Le trafic de médicaments est une plaie autant sur le plan économique que sanitaire. Lors des Assemblées générales de l’Acame (Association africaine des centrales d’achat de médicaments essentiels), dispositif important dans la distribution sécurisée des médicaments, ce fléau des faux médicaments était au cœur des préoccupations. Avec la survenue brutale du Covid-19, l’Afrique a affiché sa vulnérabilité dans le secteur pharmaceutique, surtout qu’elle importe l’essentiel de ses médicaments.Par Justin GOMIS

– Le trafic de faux médicaments a de beaux jours devant lui dans les pays africains. Mais si l’on en croit Jean-Claude Duka Lundu, «l’Acame est une réponse pour lutter contre la fraude». Le président de l’Association africaine des centrales d’achat de médicaments essentiels (Acame), qui tient ses rencontres à Dakar, explique le processus d’acquisition des médicaments : «Dans la pyramide sanitaire, il y a l’acquis, le stockage et la distribution. Et ce n’est pas n’importe qui qui peut acquérir des médicaments, que ce soit au niveau international et local.» Pour éradiquer ce fléau, dit-il, «nous devons faire la traçabilité de tous les produits qui arrivent au niveau de nos pays et de structures sanitaires. Si les produits ne passent pas sur un système sécurisé, qui serait en mesure de détecter les faux médicaments, les Etats auront toujours du travail.

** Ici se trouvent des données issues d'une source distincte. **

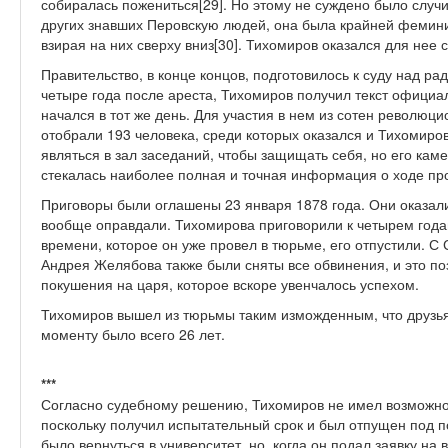
собиралась пожениться[29]. Но этому не суждено было случ
других знавших Перовскую людей, она была крайней фемини
взирая на них сверху вниз[30]. Тихомиров оказался для нее
Правительство, в конце концов, подготовилось к суду над ра
четыре года после ареста, Тихомиров получил текст офици
начался в тот же день. Для участия в нем из сотен революц
отобрали 193 человека, среди которых оказался и Тихомиров
являться в зал заседаний, чтобы защищать себя, но его кам
стекалась наиболее полная и точная информация о ходе про
Приговоры были оглашены 23 января 1878 года. Они оказал
вообще оправдали. Тихомирова приговорили к четырем года
времени, которое он уже провел в тюрьме, его отпустили. 
Андрея Желябова также были сняты все обвинения, и это по
покушения на царя, которое вскоре увенчалось успехом.
Тихомиров вышел из тюрьмы таким изможденным, что друзья 
моменту было всего 26 лет.
***
Согласно судебному решению, Тихомиров не имел возможнос
поскольку получил испытательный срок и был отпущен под п
было вернуться в университет, но, когда он подал заявку на 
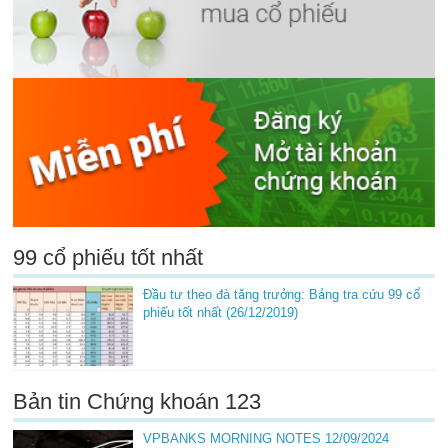
99 cổ phiếu tốt nhất
Đầu tư theo đà tăng trưởng: Bảng tra cứu 99 cổ
phiếu tốt nhất (26/12/2019)
Bản tin Chứng khoán 123
VPBANKS MORNING NOTES 12/09/2024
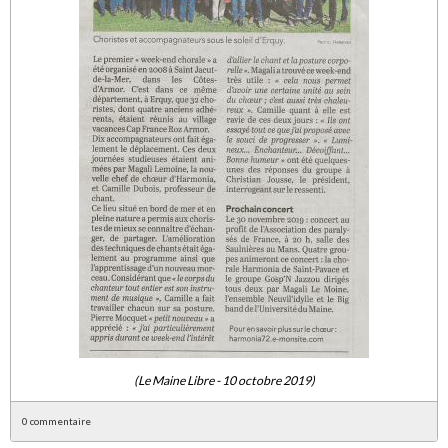
(Le Maine Libre - 10 octobre 2019)
0 commentaire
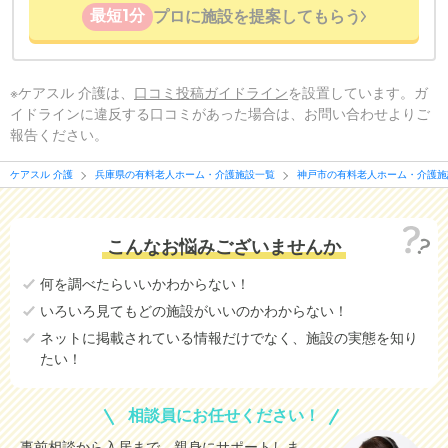
最短1分
プロに施設を提案してもらう
※ケアスル 介護は、
口コミ投稿ガイドライン
を設置しています。ガ
イドラインに違反する口コミがあった場合は、お問い合わせよりご
報告ください。
ケアスル 介護
兵庫県の有料老人ホーム・介護施設一覧
神戸市の有料老人ホーム・介護施
こんなお悩みございませんか
何を調べたらいいかわからない！
いろいろ見てもどの施設がいいのかわからない！
ネットに掲載されている情報だけでなく、施設の実態を知り
たい！
相談員にお任せください！
事前相談から入居まで、親身にサポートしま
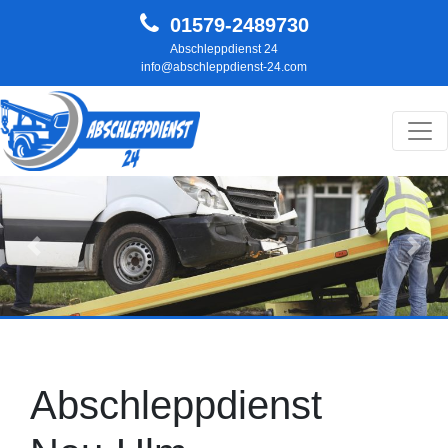
01579-2489730
Abschleppdienst 24
info@abschleppdienst-24.com
Hauptnavigation
Zurück
Weit
Abschleppdienst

Mais quand tout le monde peut s’approvisionner au centre de santé, à l’hôpital ou dans une pharmacie sécurisée, tous nos fraudeurs seront démasqués». Selon lui, si «la centrale fonctionne bien et si le circuit est bien sécurisé, les Etats n’auront pas du travail à faire». Mais, admet-il, «il faut éduquer les populations dans l’utilisation des médicaments».

Il faut savoir que le trafic est faiblement réprimé au plan judiciaire alors que le phénomène des médicaments contrefaits est extrêmement lucratif. Selon l’Institut international de recherche anti-contrefaçon de médicaments (l’Iracm), pour mille dollars investis, le profit pour les organisations criminelles du secteur des faux médicaments serait jusqu’à 500 fois supérieur. Selon une étude de l’Organisation mondiale de la Santé (Oms), entre 30 et 60% de faux médicaments circulent en Afrique, entraînant le décès de plusieurs centaines de milliers de personnes à travers le continent. Sans oublier le trafic beaucoup plus vaste sur internet avec méthodes de la criminalité organisée et de la cybercriminalité.

Pour faire face à cette économie frauduleuse, l’Etat du Sénégal avait mis en place en 2014, un Comité interministériel regroupant, sous l’égide du ministère de la Santé, regroupant le ministère du Commerce, la Douane, la police et la gendarmerie, pour mener la lutte contre les faux médicaments, y compris par des opérations coup de poing sur le terrain réalisées par le Groupement polyvalent de recherche et de répression de la fraude (Gpr). Après avoir initié son processus d’adhésion à l’Agence africaine des médicaments et engagé la procédure de ratification de la Convention Médicrime portant sur la contrefaçon des produits médicaux et des infractions similaires menaçant la santé publique, le Sénégal pourrait peut-être atteindre les objectifs du Plan de fabrication de produits pharmaceutiques pour l’Afrique (Pmpa) adopté par l’Union africaine.